-
Notifications
You must be signed in to change notification settings - Fork 6
Error & Exception Handling
Using the Atsumi error & exception handling systems you can monitor all errors, exceptions & unexpected behaviour on your application as well as make sure you recover from the problem gracefully.
Atusmi converts errors in to ErrorException. Multiple listeners can be attached to the exception handler as well as a single recoverer. On the event of an exception the listeners are fired, these can do anything from write the full exception output to a log file, email it to the project maintainers or store it in a database. The recoverer will then fire which could display a fail whale, or take them back to their previous page and pop up a message explaining that a problem was encountererd. The Exception handler has built in flood control to make sure that a reoccuring problem (ie: database down) doesn’t bombard your listers over and over again.
Below is a simple example of how to configure the atsumi error handler. Usually a developer will have a method in there settings file such as configureErrorHandler() or similar which they call during settings __construct(). In most projects it’s useful to have a different exception handler configuration for your production project than those in your development project.

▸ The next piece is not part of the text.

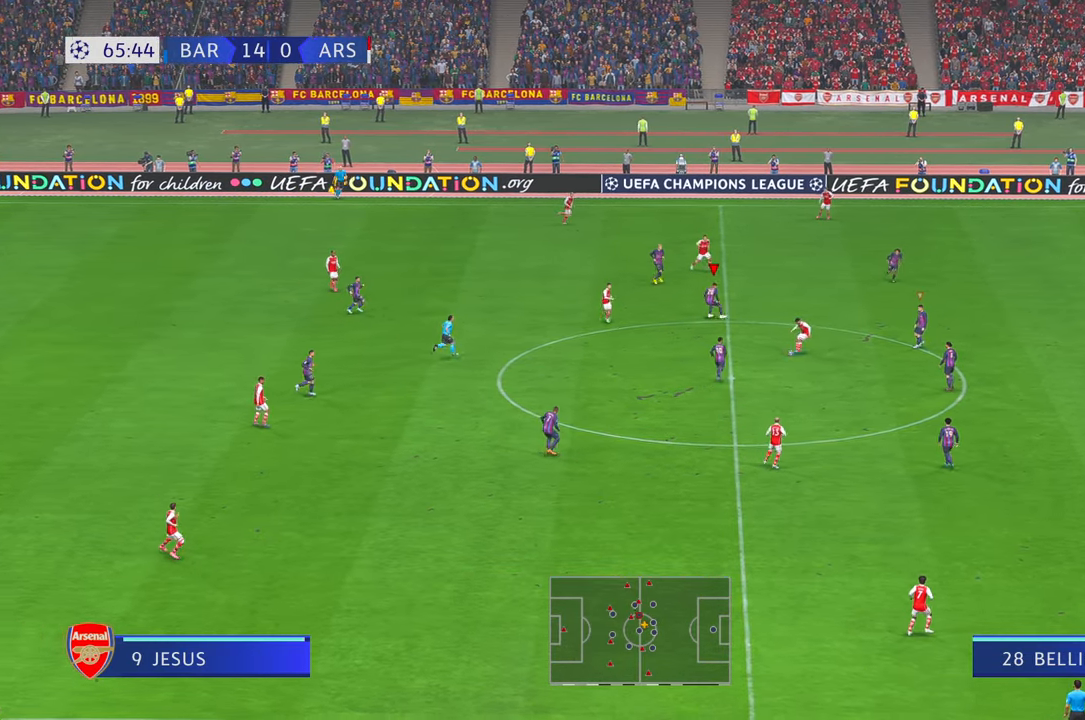
{"dt_ms": 500, "buttons": [], "left_stick": "right", "right_stick": "center", "events": [[150, "L1", "down"], [350, "L1", "up"]]}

/* configure flood control */
Atsumi::error__setFloodControl($this->init_memcache, 60 * 15);
/* attach listeners */
Atsumi::error__addObserver (
new listener_LogToFile($this->get_senchaLogPath),
atsumi_ErrorHandler::EVENT_EXCEPTION_FC
);
Atsumi::error__addObserver (
new listener_EmailNotification($from, $fromName, $to, $toName),
atsumi_ErrorHandler::EVENT_EXCEPTION_FC
);
/* set recoverer to simply redirect */
Atsumi::error__setRecoverer(new recoverer_Redirect('/error/'));
Atsumi::error__setRecoverer(new recoverer_DisplayAndExit());
Sometimes you wan’t to control the recovery in a specific way, or surpress the exception but don’t want it to go un-noticed, for this you can listen() to the exception.

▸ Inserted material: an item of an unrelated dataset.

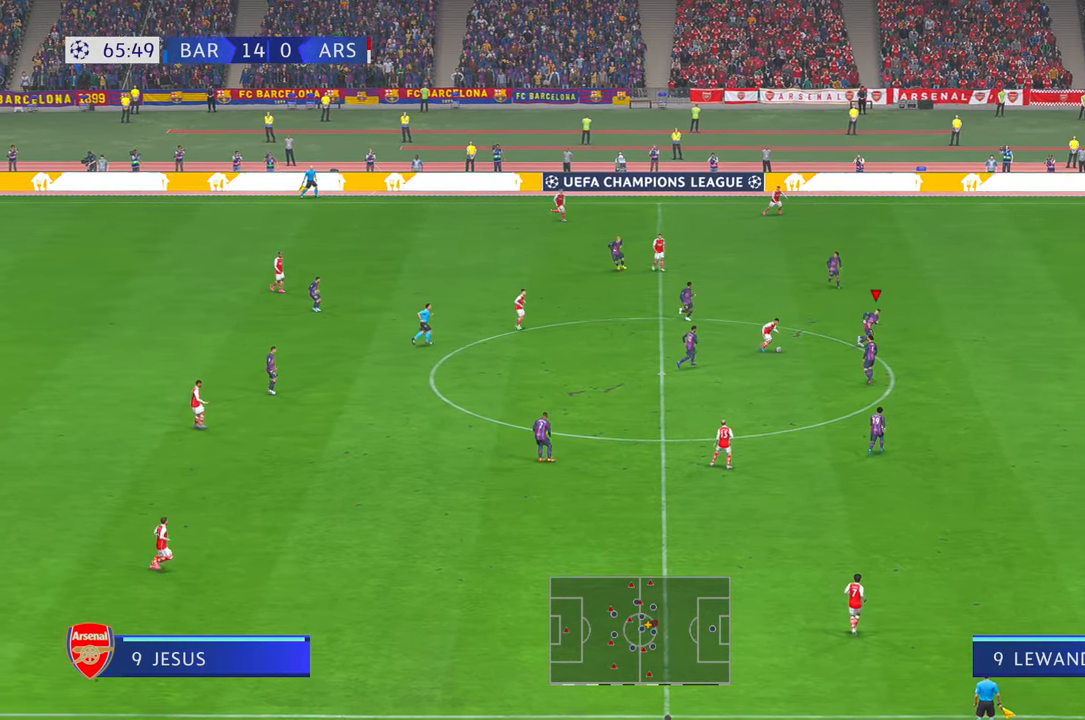
{"dt_ms": 500, "buttons": [], "left_stick": "down-left", "right_stick": "center", "events": [[50, "left_stick", "down"], [183, "left_stick", "down-left"]]}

Atsumi::error__listen(Exception $e);
You feed this your caught exception as a parameter and this cycles through your defined listeners and fires each one, but then just returns back to you rather than activating your defined recoverer.
This can be used in a variety of scenarios:
- When working with third-party API’s you can suppress internal exceptions, listen to them for your debugging, but always return a generic error message (in less code than writing a specific recoverer).
- If the exception is occurring in none essential part of your code the user never has to even know there was a problem
- You never have to ignore an exception if allowing it to bubble would critically damage core functionality in your app.